Lines of cars backup into roads at many of the gas stations that still have fuel. Others sit empty, with bags over the pumps or signs saying they’ve run out of fuel. That’s the scene in most of North Carolina’s big cities, where fears of a gas shortage sent people out en masse to fill up their tanks.
There is a supply crunch for fuel in North Carolina and the rest of the East Coast after hackers attacked the Colonial Pipeline, which supplies 45% of fuel to the area. The company that runs the pipeline is working to get it back up and running, and the FBI is investigating the ransomware attack.
State and federal officials are using emergency powers to get fuel out to gas stations, but the panic buying in many cities may in fact be making the shortages worse.
“People tend to over buy on the rumor and oversell on the fact,” said Winston-Salem State University economics professor Zagros Madjd-Sadjadi, who used to be the chief economist for the city and county of San Francisco.

Provided material:
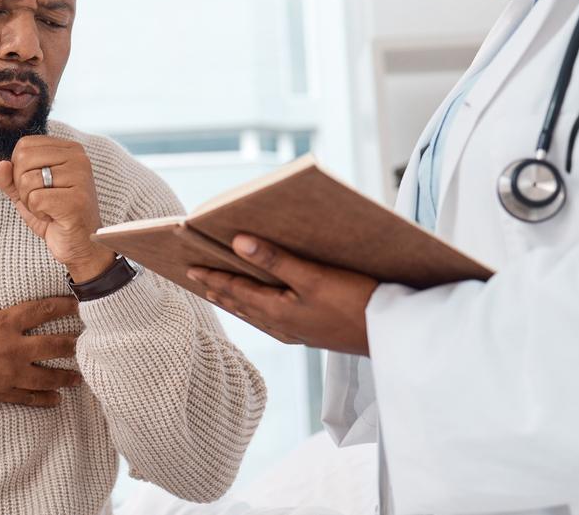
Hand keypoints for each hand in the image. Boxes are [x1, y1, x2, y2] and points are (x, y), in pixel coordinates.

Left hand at [0, 136, 115, 282]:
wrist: (80, 244)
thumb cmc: (56, 216)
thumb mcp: (27, 193)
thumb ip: (9, 178)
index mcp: (69, 149)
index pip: (24, 145)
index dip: (19, 169)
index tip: (39, 187)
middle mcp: (78, 158)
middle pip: (23, 159)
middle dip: (22, 186)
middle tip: (43, 200)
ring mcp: (80, 178)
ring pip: (27, 180)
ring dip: (31, 202)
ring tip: (50, 209)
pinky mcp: (76, 199)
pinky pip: (35, 199)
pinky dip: (38, 213)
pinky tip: (54, 218)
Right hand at [0, 244, 82, 416]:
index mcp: (2, 324)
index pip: (41, 311)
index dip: (63, 305)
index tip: (79, 303)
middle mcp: (11, 349)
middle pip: (52, 345)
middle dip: (73, 343)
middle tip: (90, 341)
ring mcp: (7, 374)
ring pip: (45, 376)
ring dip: (65, 376)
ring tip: (80, 376)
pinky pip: (27, 398)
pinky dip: (43, 400)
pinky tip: (57, 401)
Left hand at [186, 235, 378, 355]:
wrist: (389, 335)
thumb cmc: (355, 303)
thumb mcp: (313, 277)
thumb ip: (275, 260)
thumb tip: (238, 242)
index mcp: (276, 311)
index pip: (234, 289)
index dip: (211, 276)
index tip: (188, 266)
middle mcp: (281, 325)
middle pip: (240, 303)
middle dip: (217, 288)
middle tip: (195, 277)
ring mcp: (296, 330)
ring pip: (254, 313)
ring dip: (235, 299)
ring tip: (218, 291)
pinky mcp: (311, 331)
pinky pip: (272, 318)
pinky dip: (257, 307)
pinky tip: (261, 306)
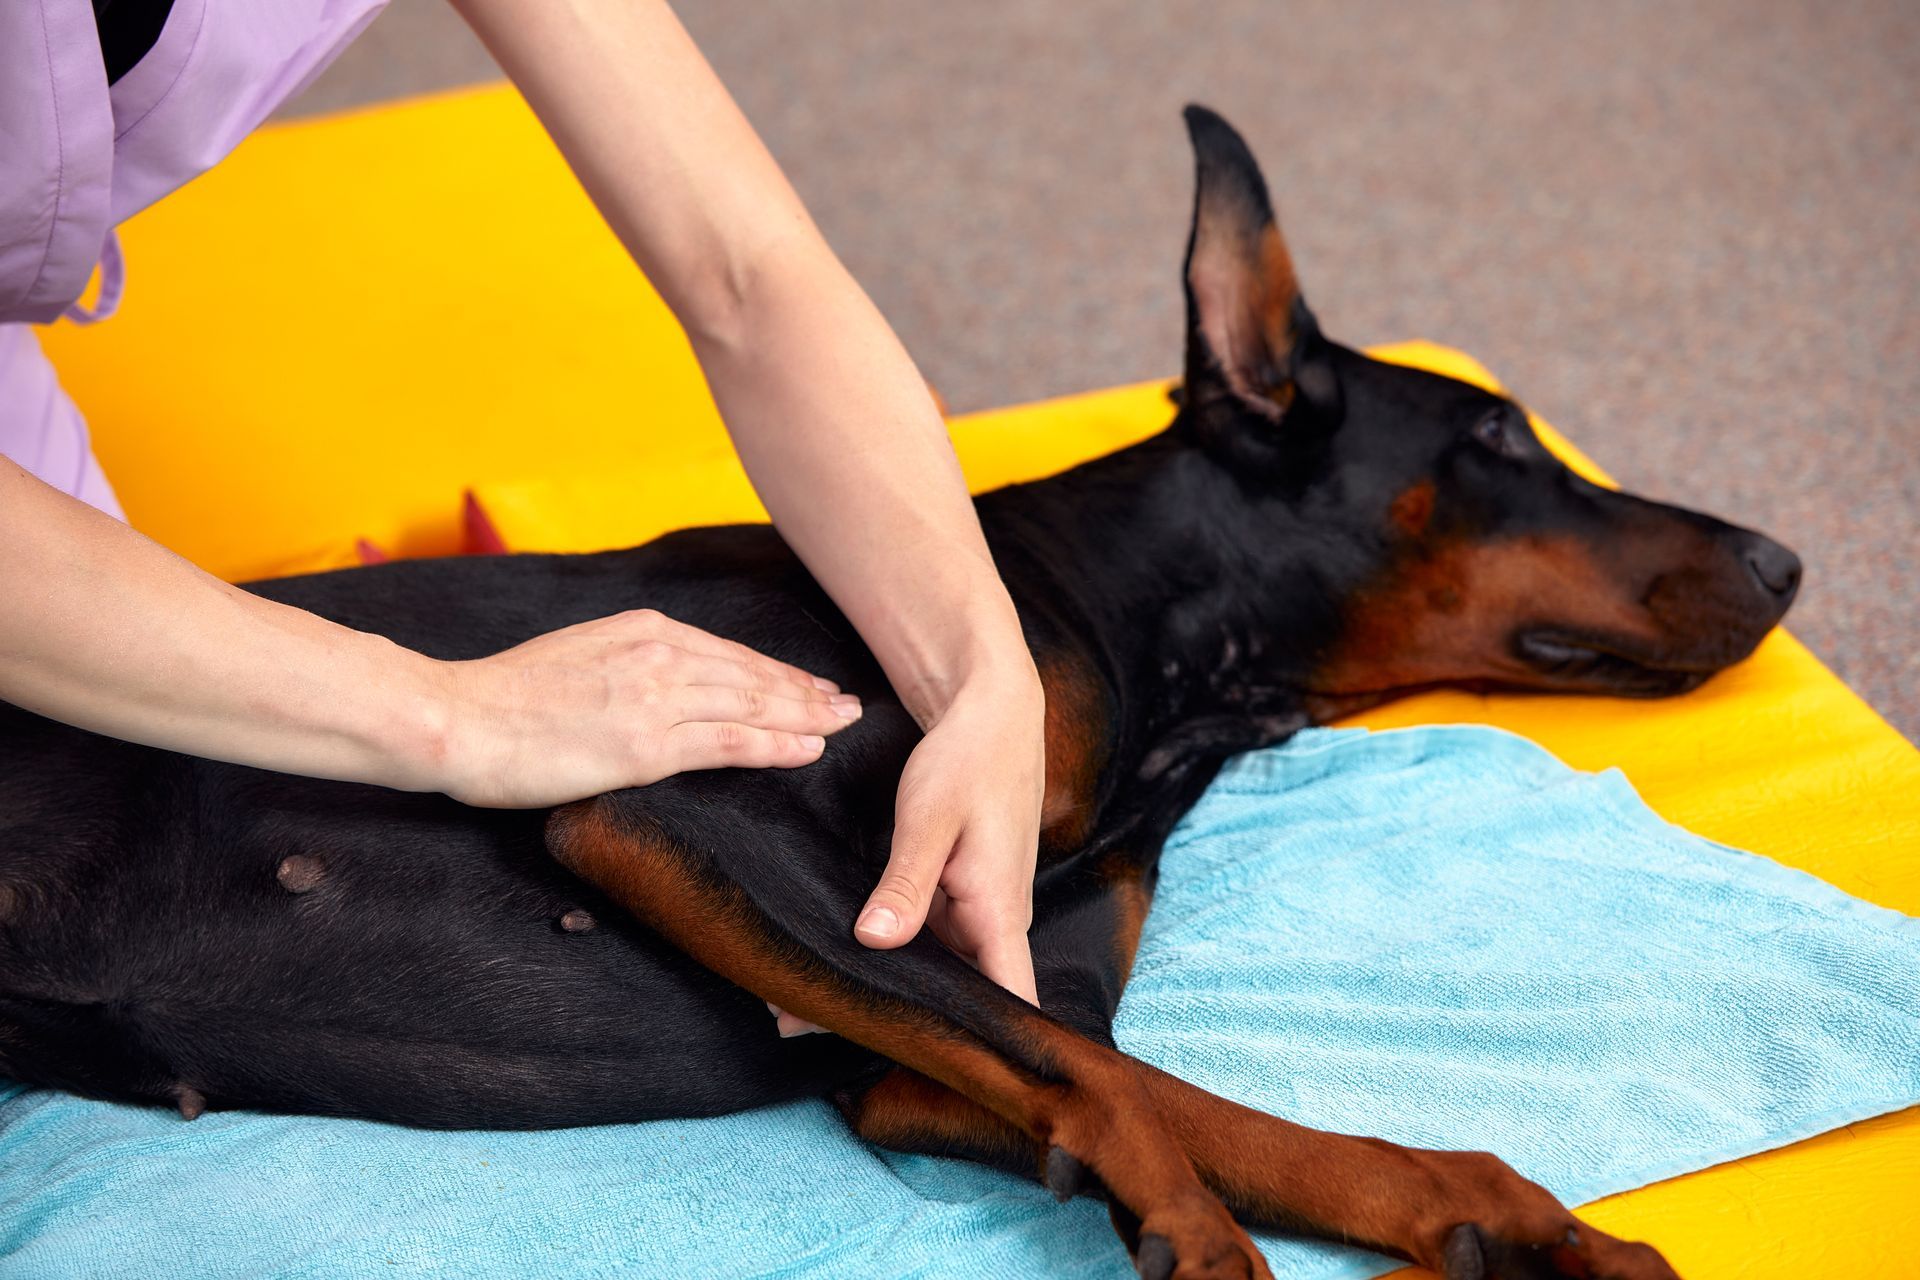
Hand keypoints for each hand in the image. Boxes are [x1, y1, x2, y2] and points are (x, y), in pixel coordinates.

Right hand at [433, 608, 859, 806]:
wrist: (459, 718)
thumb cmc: (504, 697)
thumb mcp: (579, 656)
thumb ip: (626, 663)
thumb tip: (655, 683)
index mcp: (643, 631)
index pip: (729, 654)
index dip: (776, 672)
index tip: (809, 684)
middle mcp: (660, 656)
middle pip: (752, 676)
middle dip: (805, 691)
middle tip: (849, 703)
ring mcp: (657, 699)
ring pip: (753, 706)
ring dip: (805, 716)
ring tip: (842, 725)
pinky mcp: (648, 745)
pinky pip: (731, 743)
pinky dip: (777, 745)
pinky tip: (808, 749)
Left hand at [769, 666, 1044, 1036]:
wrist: (992, 714)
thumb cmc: (969, 760)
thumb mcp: (930, 816)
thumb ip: (906, 882)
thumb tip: (875, 941)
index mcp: (998, 912)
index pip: (1009, 1002)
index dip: (983, 1047)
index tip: (934, 1076)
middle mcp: (992, 924)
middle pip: (955, 998)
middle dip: (891, 1020)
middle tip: (799, 1023)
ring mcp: (972, 914)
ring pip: (931, 971)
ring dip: (878, 986)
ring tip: (794, 998)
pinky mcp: (954, 899)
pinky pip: (923, 943)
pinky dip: (882, 955)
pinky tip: (831, 959)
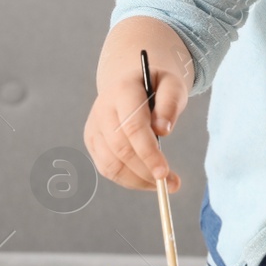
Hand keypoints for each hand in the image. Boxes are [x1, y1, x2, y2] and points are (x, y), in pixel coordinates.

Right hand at [83, 64, 188, 192]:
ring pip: (111, 164)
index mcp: (122, 91)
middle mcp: (102, 109)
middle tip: (172, 184)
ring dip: (138, 180)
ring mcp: (94, 126)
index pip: (132, 126)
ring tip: (164, 183)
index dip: (148, 152)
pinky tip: (147, 179)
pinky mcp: (92, 141)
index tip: (165, 172)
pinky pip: (107, 169)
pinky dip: (129, 180)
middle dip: (146, 171)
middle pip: (120, 148)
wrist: (132, 82)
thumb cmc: (156, 86)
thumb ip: (170, 104)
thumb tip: (163, 130)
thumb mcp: (172, 86)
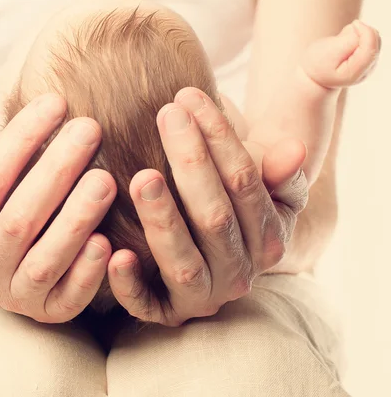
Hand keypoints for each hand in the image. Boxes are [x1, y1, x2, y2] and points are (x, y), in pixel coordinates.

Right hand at [0, 93, 116, 322]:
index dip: (21, 139)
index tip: (56, 101)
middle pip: (18, 218)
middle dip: (56, 170)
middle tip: (90, 129)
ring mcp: (13, 293)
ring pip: (44, 260)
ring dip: (76, 219)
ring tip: (106, 179)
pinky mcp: (47, 312)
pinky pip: (67, 301)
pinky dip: (87, 274)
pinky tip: (107, 242)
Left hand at [107, 88, 307, 326]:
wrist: (212, 250)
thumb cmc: (229, 200)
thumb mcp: (260, 183)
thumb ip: (277, 167)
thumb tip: (293, 149)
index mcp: (268, 235)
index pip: (244, 182)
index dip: (220, 138)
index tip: (189, 96)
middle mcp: (240, 271)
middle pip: (215, 217)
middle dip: (191, 162)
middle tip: (165, 115)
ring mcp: (203, 295)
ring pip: (184, 262)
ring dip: (163, 220)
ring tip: (142, 177)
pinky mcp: (166, 311)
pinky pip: (148, 306)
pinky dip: (130, 285)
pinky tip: (115, 254)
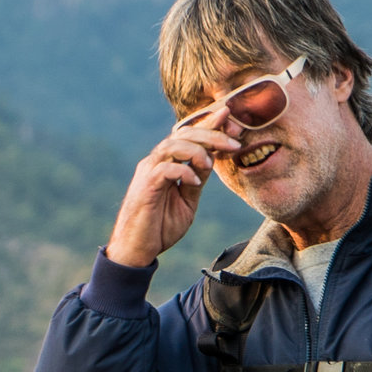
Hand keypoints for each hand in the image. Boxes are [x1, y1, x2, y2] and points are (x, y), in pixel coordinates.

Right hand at [105, 103, 244, 268]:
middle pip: (183, 134)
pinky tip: (196, 181)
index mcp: (166, 164)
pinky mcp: (145, 186)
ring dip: (197, 150)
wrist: (137, 251)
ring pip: (172, 145)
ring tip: (211, 163)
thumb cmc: (159, 228)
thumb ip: (196, 181)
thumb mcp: (187, 201)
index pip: (188, 137)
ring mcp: (148, 172)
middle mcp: (155, 163)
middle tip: (234, 141)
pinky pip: (165, 168)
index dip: (210, 126)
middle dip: (211, 133)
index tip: (232, 121)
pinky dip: (184, 171)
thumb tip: (211, 160)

Exercises to complete:
1/ In the gas shortage article, which parties are working to deal with the pipeline attack or the fuel supply, and what is each one doing?
2/ According to the gas shortage article, what share of the area's fuel does the Colonial Pipeline supply?

Solved problems:
1/
- The company that runs the pipeline is working to get it back up and running.
- The FBI is investigating the ransomware attack.
- State and federal officials are using emergency powers to get fuel out to gas stations.

2/ 45%